O médico compara o cérebro a um computador, e a
doença, a um programa instalado na máquina. O
tratamento remove o programa, explica ele, mas, para
que o cérebro se proteja contra futuras recaídas, é
necessário um período considerável de uso da
medicação para que o cérebro crie novos caminhos para
funcionar sem a influência da depressão. "É
recomendável que antidepressivos sejam usados por,
pelo menos, doze meses após a alta médica e pode
chegar a até dois anos ou mesmo ser por tempo
indeterminado, caso o paciente tenha tido dois ou mais
episódios de depressão ao longo da vida", afirma
Antônio Geraldo, presidente da Associação Brasileira de
Psiquiatria (ABP).
Vanessa Favaro, do IPq-USP, diz que muitos pacientes
não veem o tratamento como parte de uma busca
contínua por saúde mental. "Compreender a abordagem
de longo prazo pode ser desafiador para alguns
pacientes, especialmente quando estão angustiados. A
busca por alívio imediato é natural, mas nem todo
sofrimento exige apenas alívio momentâneo", diz a
médica. "O entendimento do transtorno, suas bases
biológicas e a manutenção da saúde mental ao longo do
tempo são essenciais.
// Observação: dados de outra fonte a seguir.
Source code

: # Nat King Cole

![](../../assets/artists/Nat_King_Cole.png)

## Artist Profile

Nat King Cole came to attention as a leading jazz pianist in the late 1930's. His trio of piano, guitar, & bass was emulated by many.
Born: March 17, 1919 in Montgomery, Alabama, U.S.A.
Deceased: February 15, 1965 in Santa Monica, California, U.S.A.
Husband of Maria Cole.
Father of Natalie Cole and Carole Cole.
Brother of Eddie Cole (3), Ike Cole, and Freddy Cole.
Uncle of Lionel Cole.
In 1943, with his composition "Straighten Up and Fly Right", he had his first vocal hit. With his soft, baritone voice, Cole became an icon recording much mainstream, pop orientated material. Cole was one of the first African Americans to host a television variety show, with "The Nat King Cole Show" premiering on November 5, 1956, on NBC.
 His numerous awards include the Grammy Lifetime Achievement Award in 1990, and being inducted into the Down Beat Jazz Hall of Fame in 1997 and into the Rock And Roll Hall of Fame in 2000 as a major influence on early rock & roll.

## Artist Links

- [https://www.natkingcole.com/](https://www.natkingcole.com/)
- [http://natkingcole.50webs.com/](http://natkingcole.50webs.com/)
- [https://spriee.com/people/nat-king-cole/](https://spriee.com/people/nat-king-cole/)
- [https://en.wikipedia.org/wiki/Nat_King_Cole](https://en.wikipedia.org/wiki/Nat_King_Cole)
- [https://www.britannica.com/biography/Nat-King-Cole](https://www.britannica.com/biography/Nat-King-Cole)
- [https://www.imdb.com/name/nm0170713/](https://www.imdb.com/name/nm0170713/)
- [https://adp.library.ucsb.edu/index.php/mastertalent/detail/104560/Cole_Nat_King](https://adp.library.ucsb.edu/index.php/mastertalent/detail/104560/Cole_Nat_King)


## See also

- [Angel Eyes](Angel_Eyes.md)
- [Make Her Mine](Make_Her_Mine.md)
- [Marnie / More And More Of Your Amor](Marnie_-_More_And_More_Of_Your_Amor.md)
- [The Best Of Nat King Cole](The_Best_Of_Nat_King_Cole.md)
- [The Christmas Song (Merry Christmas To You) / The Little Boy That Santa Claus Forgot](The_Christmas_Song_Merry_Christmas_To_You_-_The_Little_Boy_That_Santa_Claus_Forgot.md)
É importante considerar não
apenas a medicação, mas também outras ações, como a
psicoterapia e técnicas de respiração."
Outra razão bastante frequente para o abandono dos
medicamentos são os efeitos indesejados sobre o corpo.
"É relativamente fácil tolerar os efeitos colaterais de um
antibiótico que só precisaremos tomar por sete dias", diz
Asevedo. "Mas, quando se trata de um quadro
depressivo que exige um tratamento contínuo de um
ano, é muito mais difícil lidar."
Entre os efeitos colaterais mais comuns dos
medicamentos psiquiátricos, o médico cita
redução da libido, sonolência, ganho de peso, efeitos
gastrointestinais, enjoo, náuseas, tremores.